Open Source Tool Predicts Chemo Drugs Best Suited for Individual Patients

November 7, 2018
Open Source Tool Predicts Chemo Drugs Best Suited for Individual Patients
Georgia Tech researchers (l-r) John McDonald, Ph.D., Evan Clayton, a Ph.D., student, and Fredrik Vannberg, D.Phil., were among co-authors of a recent study showing how their open-source support vector machine (SVM)-based algorithm predicted the chemotherapy drug that provided the best outcome with greater than 80% accuracy. [Rob Felt, Georgia Tech]

Researchers at Georgia Institute of Technology (Georgia Tech) have developed a new open-source decision support tool designed to help clinicians chose the chemotherapy drug best suited for individual patients.

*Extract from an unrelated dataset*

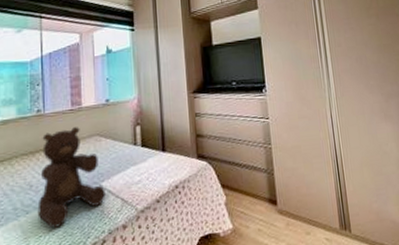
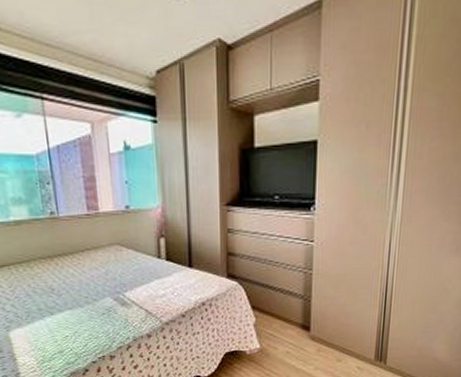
teddy bear: present [37,127,106,228] -> none [59,234,129,330]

The open-source support vector machine (SVM)-based algorithm predicted the chemotherapy drug that provided the best outcome with greater than 80% accuracy, according to a study by the researchers that was based on RNA analysis data from 152 patient records downloaded from the database of The Cancer Genome Atlas.

The study, Machine learning predicts individual cancer patient responses to therapeutic drugs with high accuracy, was published yesterday in Scientific Reports.

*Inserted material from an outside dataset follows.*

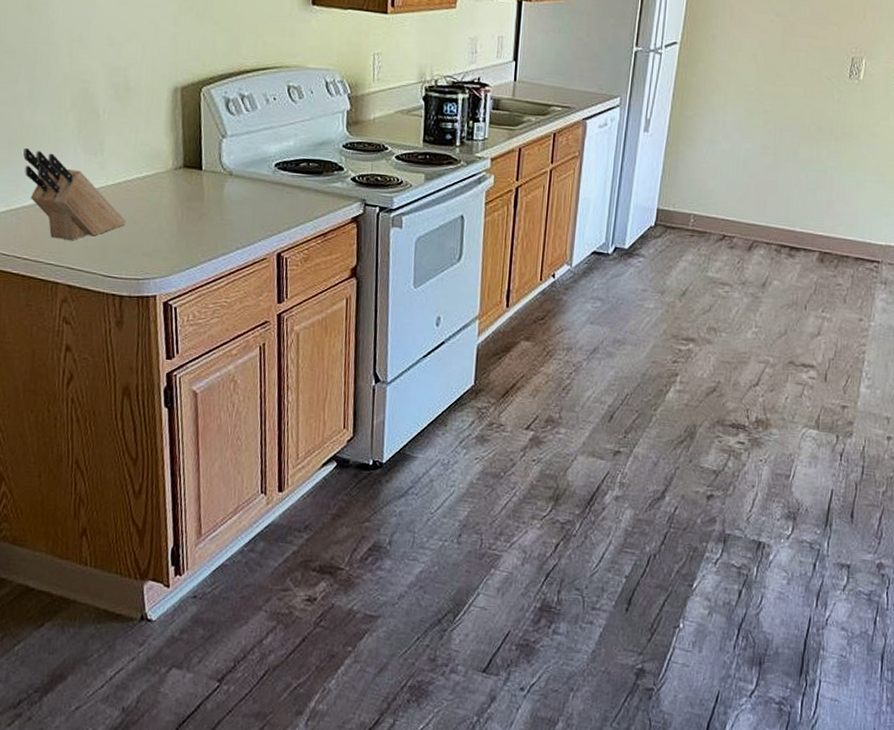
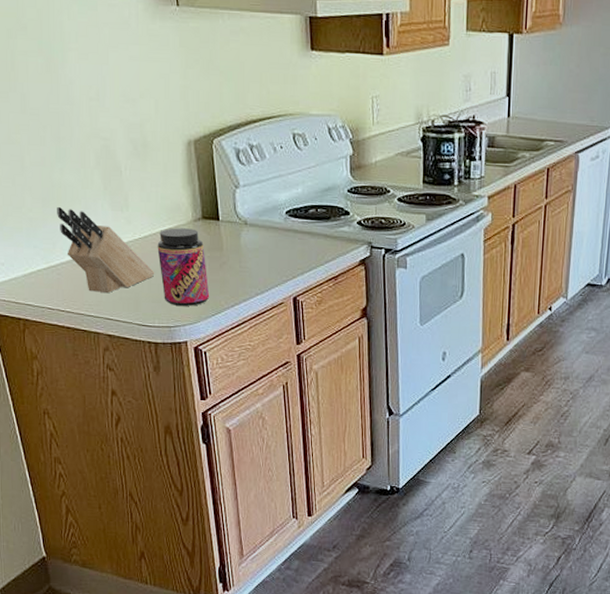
jar: none [131,175,186,258] -> present [157,228,210,306]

Researchers were able to predict the response of individual patients treated with either gemcitabine or 5-fluorouracil (5-FU) with >81% accuracy. The response of individual ovarian cancer patients to eight drugs often used in the treatment of ovarian cancer—carboplatin, cisplatin, paclitaxel, docetaxel, gemcitabine, doxorubicin, gefitinib, and topotecan—was predicted with an overall accuracy of 82.6% and a positive predictive value (PPV) of 85%, based on microarray gene expression profiles of each patient’s tumor.

“The high PPV of our algorithms across multiple drugs suggests a potential clinical utility of our approach to identify promising second-line treatments for patients failing standard-of-care first-line therapies,” the authors concluded.

They added that while their models have focused  so far on the predicted response of cancer patients to current standard-of-care drug therapies for which sufficient datasets are available, “the approach is equally as well applicable to emerging immuno- and other targeted gene therapies where patient responses are also known to be variable and likely dependent upon the personalized genomic makeup of individual tumors.”

The accuracy range reported by the research team mirrors the greater than 80% accuracy shown by the open access SVM-based algorithms in predicting the collective response of 273 ovarian cancer patients to seven commonly-prescribed chemotherapeutic drugs in a study published last year in PLoS ONE.

The researchers said their system's accuracy could further improve with inclusion of additional patient records, along with information such as family history and demographics.

“By looking at RNA expression in tumors, we believe we can predict with high accuracy which patients are likely to respond to a particular drug," said the study’s corresponding author, John McDonald, Ph.D., a professor in the Georgia Tech School of Biological Sciences and director of its Integrated Cancer Research Center. “This information could be used, along with other factors, to support the decisions clinicians must make regarding chemotherapy treatment.”

In developing the system, researchers obtained records of RNA from tumors, along with the outcome of treatment with specific drugs. The investigators first used data from 114 records to “train” or develop the system, then used the remaining 38 records to test the system's ability to predict which chemotherapy drugs would have been the most likely to be useful in shrinking tumors, based on the RNA sequence.

Of the 152 patients, 92 had been treated with gemcitabine, the other 60 with 5-FU. Research began with ovarian cancer, then was expanded to include data from other cancers that use the same chemotherapy drugs, and for which the RNA data was available—namely lung, breast, liver and pancreatic cancers.

The system produces a chart comparing the likelihood that each drug will have an effect on a patient's specific cancer. If the system were to be used in a clinical setting, Dr. McDonald said, doctors would likely use the predictions along with other critical patient information.

The system is being made available through Github as open source software, allowing experts across multiple fields to review the software, identify faults, and recommend improvements, added Fredrik Vannberg, D.Phil., an assistant professor in the Georgia Tech School of Biological Sciences.

Dr. Vannberg said envisions using the decision-support tool to create “virtual tumor boards” that would bring together broad expertise to examine RNA data from patients worldwide: “We could have a consensus of dozens of the smartest people in oncology and make them available for each patient's unique situation.”

In addition to Drs. Vannberg and McDonald, the research team included Lilya Matyunina, Ph.D., DeEtte McDonald, Ph.D., and Ph.D. students Evan Clayton and Cai Huang, all of the Georgia Tech School of Biological Sciences; and Benedict Benigno, M.D., of the Georgia Tech Integrated Cancer Research Center and the Ovarian Cancer Institute.

Support for the project came from the Ovarian Cancer Institute, and equipment used was provided by the Georgia Research Alliance. In addition, the National Institutes of Health supported a graduate fellowship.